▸ Description of the task
Report only the number of lines in the listing below that contain the string "bent".

(Available data Opens)

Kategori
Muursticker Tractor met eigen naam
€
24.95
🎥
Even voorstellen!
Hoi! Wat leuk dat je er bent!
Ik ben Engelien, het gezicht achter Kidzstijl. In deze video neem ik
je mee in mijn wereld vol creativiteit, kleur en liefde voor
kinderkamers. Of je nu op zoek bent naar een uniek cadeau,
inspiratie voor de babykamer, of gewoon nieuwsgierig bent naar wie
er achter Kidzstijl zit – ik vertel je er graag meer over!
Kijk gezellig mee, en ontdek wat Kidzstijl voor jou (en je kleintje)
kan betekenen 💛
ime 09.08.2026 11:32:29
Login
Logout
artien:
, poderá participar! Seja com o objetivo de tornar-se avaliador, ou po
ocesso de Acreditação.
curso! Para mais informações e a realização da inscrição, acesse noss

(Available data Closes)
(Available data Opens)

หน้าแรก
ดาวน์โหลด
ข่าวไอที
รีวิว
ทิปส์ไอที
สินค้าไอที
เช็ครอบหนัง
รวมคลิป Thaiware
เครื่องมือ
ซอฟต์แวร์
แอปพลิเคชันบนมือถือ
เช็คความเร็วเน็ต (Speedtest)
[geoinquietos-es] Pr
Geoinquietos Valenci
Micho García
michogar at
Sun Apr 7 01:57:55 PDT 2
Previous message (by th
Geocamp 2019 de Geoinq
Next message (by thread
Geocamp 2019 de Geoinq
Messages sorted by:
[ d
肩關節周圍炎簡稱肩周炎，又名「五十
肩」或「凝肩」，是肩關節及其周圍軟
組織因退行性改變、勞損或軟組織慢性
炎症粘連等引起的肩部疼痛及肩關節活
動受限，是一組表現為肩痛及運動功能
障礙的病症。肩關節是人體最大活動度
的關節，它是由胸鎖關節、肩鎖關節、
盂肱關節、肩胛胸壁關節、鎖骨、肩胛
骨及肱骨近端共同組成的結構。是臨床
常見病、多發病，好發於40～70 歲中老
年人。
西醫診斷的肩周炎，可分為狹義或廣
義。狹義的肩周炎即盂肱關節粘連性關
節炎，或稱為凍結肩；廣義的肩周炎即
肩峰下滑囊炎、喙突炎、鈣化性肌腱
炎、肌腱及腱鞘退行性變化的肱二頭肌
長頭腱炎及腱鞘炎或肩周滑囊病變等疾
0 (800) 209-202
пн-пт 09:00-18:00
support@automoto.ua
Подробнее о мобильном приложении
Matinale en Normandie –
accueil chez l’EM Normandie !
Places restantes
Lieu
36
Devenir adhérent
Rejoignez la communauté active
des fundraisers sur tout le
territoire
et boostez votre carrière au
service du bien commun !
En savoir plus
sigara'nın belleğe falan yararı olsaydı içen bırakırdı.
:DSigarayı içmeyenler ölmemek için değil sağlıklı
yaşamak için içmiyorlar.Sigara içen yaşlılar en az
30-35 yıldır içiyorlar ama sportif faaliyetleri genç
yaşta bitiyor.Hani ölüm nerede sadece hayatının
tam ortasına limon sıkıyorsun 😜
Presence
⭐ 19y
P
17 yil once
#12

(Available data Closes)

▸ Result
3